__Task description__
Transcribe each of the entries exactly.

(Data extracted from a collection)
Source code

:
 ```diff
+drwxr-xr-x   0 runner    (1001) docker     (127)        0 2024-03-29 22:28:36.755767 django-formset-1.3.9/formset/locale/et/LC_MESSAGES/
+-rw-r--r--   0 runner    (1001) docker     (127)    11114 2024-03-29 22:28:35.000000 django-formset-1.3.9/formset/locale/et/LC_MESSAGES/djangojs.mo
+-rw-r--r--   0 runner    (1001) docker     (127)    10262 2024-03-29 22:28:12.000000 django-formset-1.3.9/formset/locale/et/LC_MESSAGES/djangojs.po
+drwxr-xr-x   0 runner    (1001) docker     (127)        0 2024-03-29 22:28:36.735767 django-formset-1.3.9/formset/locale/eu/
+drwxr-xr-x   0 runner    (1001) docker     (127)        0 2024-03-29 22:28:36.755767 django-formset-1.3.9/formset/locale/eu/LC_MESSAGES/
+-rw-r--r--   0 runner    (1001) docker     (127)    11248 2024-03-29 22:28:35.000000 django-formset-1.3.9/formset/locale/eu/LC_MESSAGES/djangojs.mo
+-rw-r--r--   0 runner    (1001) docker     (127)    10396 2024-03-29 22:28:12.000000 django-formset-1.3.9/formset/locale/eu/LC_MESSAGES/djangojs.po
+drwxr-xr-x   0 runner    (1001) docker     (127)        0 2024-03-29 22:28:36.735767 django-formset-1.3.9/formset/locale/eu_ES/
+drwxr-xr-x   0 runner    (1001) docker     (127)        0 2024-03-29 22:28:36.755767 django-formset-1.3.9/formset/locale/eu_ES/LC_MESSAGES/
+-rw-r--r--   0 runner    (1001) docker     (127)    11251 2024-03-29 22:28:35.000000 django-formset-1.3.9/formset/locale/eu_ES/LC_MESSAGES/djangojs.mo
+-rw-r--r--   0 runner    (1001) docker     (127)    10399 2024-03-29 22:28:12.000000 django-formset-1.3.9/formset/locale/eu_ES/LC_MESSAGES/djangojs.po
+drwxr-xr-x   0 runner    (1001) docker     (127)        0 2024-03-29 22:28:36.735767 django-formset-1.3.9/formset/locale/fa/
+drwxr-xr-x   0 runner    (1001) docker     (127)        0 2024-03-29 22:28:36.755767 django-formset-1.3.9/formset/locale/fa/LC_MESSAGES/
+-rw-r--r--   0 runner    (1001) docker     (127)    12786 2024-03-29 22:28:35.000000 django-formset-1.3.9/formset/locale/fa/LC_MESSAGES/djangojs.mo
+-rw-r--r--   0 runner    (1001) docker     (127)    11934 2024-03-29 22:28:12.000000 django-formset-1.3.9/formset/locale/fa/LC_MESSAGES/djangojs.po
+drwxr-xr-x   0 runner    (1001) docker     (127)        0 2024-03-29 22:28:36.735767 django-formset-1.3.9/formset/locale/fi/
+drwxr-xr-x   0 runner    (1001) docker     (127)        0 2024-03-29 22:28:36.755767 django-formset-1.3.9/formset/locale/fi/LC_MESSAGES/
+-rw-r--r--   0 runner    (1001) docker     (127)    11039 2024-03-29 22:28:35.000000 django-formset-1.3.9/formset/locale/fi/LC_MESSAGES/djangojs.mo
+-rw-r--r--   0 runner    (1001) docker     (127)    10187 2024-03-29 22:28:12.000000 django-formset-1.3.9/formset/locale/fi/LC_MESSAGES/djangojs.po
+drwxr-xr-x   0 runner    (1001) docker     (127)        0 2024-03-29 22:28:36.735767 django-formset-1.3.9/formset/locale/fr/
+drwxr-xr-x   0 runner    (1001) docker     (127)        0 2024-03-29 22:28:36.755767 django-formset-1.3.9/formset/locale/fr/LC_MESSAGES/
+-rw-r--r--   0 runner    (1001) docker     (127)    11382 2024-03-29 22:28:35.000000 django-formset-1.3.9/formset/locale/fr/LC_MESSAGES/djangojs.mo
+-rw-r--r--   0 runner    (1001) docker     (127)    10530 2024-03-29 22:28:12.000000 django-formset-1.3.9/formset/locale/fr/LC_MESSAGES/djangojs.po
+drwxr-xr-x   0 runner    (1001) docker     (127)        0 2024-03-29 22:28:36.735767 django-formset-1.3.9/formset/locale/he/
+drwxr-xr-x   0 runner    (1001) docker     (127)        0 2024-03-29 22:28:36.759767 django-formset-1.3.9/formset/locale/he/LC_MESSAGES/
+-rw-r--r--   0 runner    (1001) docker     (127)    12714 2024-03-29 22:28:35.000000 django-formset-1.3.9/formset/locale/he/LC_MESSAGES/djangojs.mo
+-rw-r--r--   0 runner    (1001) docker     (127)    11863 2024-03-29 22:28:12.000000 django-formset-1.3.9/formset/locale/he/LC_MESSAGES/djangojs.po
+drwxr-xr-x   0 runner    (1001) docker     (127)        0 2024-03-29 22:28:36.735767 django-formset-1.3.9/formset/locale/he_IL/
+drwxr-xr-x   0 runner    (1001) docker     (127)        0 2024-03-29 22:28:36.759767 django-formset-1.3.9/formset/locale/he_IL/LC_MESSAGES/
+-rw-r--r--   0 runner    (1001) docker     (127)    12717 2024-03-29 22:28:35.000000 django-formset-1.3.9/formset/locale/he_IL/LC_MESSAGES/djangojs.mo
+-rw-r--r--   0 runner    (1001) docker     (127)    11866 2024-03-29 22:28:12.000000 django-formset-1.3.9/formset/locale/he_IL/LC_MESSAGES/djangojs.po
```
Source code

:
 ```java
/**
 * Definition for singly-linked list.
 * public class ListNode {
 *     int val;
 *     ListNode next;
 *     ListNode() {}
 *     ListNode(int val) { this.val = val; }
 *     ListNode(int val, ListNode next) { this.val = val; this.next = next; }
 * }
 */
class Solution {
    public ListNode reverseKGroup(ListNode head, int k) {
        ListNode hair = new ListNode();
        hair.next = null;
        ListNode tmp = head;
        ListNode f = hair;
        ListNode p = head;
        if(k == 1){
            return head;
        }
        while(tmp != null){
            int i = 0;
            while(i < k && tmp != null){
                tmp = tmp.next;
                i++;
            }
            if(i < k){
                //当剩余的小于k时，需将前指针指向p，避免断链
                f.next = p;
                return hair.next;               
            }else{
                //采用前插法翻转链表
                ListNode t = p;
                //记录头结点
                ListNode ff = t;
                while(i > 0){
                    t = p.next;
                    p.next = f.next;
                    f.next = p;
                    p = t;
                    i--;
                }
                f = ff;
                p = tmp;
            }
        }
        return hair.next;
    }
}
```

__Answer area__
Source code

:
 ```diff
+drwxr-xr-x   0 runner    (1001) docker     (127)        0 2024-03-29 22:28:36.755767 django-formset-1.3.9/formset/locale/et/LC_MESSAGES/
+-rw-r--r--   0 runner    (1001) docker     (127)    11114 2024-03-29 22:28:35.000000 django-formset-1.3.9/formset/locale/et/LC_MESSAGES/djangojs.mo
+-rw-r--r--   0 runner    (1001) docker     (127)    10262 2024-03-29 22:28:12.000000 django-formset-1.3.9/formset/locale/et/LC_MESSAGES/djangojs.po
+drwxr-xr-x   0 runner    (1001) docker     (127)        0 2024-03-29 22:28:36.735767 django-formset-1.3.9/formset/locale/eu/
+drwxr-xr-x   0 runner    (1001) docker     (127)        0 2024-03-29 22:28:36.755767 django-formset-1.3.9/formset/locale/eu/LC_MESSAGES/
+-rw-r--r--   0 runner    (1001) docker     (127)    11248 2024-03-29 22:28:35.000000 django-formset-1.3.9/formset/locale/eu/LC_MESSAGES/djangojs.mo
+-rw-r--r--   0 runner    (1001) docker     (127)    10396 2024-03-29 22:28:12.000000 django-formset-1.3.9/formset/locale/eu/LC_MESSAGES/djangojs.po
+drwxr-xr-x   0 runner    (1001) docker     (127)        0 2024-03-29 22:28:36.735767 django-formset-1.3.9/formset/locale/eu_ES/
+drwxr-xr-x   0 runner    (1001) docker     (127)        0 2024-03-29 22:28:36.755767 django-formset-1.3.9/formset/locale/eu_ES/LC_MESSAGES/
+-rw-r--r--   0 runner    (1001) docker     (127)    11251 2024-03-29 22:28:35.000000 django-formset-1.3.9/formset/locale/eu_ES/LC_MESSAGES/djangojs.mo
+-rw-r--r--   0 runner    (1001) docker     (127)    10399 2024-03-29 22:28:12.000000 django-formset-1.3.9/formset/locale/eu_ES/LC_MESSAGES/djangojs.po
+drwxr-xr-x   0 runner    (1001) docker     (127)        0 2024-03-29 22:28:36.735767 django-formset-1.3.9/formset/locale/fa/
+drwxr-xr-x   0 runner    (1001) docker     (127)        0 2024-03-29 22:28:36.755767 django-formset-1.3.9/formset/locale/fa/LC_MESSAGES/
+-rw-r--r--   0 runner    (1001) docker     (127)    12786 2024-03-29 22:28:35.000000 django-formset-1.3.9/formset/locale/fa/LC_MESSAGES/djangojs.mo
+-rw-r--r--   0 runner    (1001) docker     (127)    11934 2024-03-29 22:28:12.000000 django-formset-1.3.9/formset/locale/fa/LC_MESSAGES/djangojs.po
+drwxr-xr-x   0 runner    (1001) docker     (127)        0 2024-03-29 22:28:36.735767 django-formset-1.3.9/formset/locale/fi/
+drwxr-xr-x   0 runner    (1001) docker     (127)        0 2024-03-29 22:28:36.755767 django-formset-1.3.9/formset/locale/fi/LC_MESSAGES/
+-rw-r--r--   0 runner    (1001) docker     (127)    11039 2024-03-29 22:28:35.000000 django-formset-1.3.9/formset/locale/fi/LC_MESSAGES/djangojs.mo
+-rw-r--r--   0 runner    (1001) docker     (127)    10187 2024-03-29 22:28:12.000000 django-formset-1.3.9/formset/locale/fi/LC_MESSAGES/djangojs.po
+drwxr-xr-x   0 runner    (1001) docker     (127)        0 2024-03-29 22:28:36.735767 django-formset-1.3.9/formset/locale/fr/
+drwxr-xr-x   0 runner    (1001) docker     (127)        0 2024-03-29 22:28:36.755767 django-formset-1.3.9/formset/locale/fr/LC_MESSAGES/
+-rw-r--r--   0 runner    (1001) docker     (127)    11382 2024-03-29 22:28:35.000000 django-formset-1.3.9/formset/locale/fr/LC_MESSAGES/djangojs.mo
+-rw-r--r--   0 runner    (1001) docker     (127)    10530 2024-03-29 22:28:12.000000 django-formset-1.3.9/formset/locale/fr/LC_MESSAGES/djangojs.po
+drwxr-xr-x   0 runner    (1001) docker     (127)        0 2024-03-29 22:28:36.735767 django-formset-1.3.9/formset/locale/he/
+drwxr-xr-x   0 runner    (1001) docker     (127)        0 2024-03-29 22:28:36.759767 django-formset-1.3.9/formset/locale/he/LC_MESSAGES/
+-rw-r--r--   0 runner    (1001) docker     (127)    12714 2024-03-29 22:28:35.000000 django-formset-1.3.9/formset/locale/he/LC_MESSAGES/djangojs.mo
+-rw-r--r--   0 runner    (1001) docker     (127)    11863 2024-03-29 22:28:12.000000 django-formset-1.3.9/formset/locale/he/LC_MESSAGES/djangojs.po
+drwxr-xr-x   0 runner    (1001) docker     (127)        0 2024-03-29 22:28:36.735767 django-formset-1.3.9/formset/locale/he_IL/
+drwxr-xr-x   0 runner    (1001) docker     (127)        0 2024-03-29 22:28:36.759767 django-formset-1.3.9/formset/locale/he_IL/LC_MESSAGES/
+-rw-r--r--   0 runner    (1001) docker     (127)    12717 2024-03-29 22:28:35.000000 django-formset-1.3.9/formset/locale/he_IL/LC_MESSAGES/djangojs.mo
+-rw-r--r--   0 runner    (1001) docker     (127)    11866 2024-03-29 22:28:12.000000 django-formset-1.3.9/formset/locale/he_IL/LC_MESSAGES/djangojs.po
```
Source code

:
 ```java
/**
 * Definition for singly-linked list.
 * public class ListNode {
 *     int val;
 *     ListNode next;
 *     ListNode() {}
 *     ListNode(int val) { this.val = val; }
 *     ListNode(int val, ListNode next) { this.val = val; this.next = next; }
 * }
 */
class Solution {
    public ListNode reverseKGroup(ListNode head, int k) {
        ListNode hair = new ListNode();
        hair.next = null;
        ListNode tmp = head;
        ListNode f = hair;
        ListNode p = head;
        if(k == 1){
            return head;
        }
        while(tmp != null){
            int i = 0;
            while(i < k && tmp != null){
                tmp = tmp.next;
                i++;
            }
            if(i < k){
                //当剩余的小于k时，需将前指针指向p，避免断链
                f.next = p;
                return hair.next;               
            }else{
                //采用前插法翻转链表
                ListNode t = p;
                //记录头结点
                ListNode ff = t;
                while(i > 0){
                    t = p.next;
                    p.next = f.next;
                    f.next = p;
                    p = t;
                    i--;
                }
                f = ff;
                p = tmp;
            }
        }
        return hair.next;
    }
}
```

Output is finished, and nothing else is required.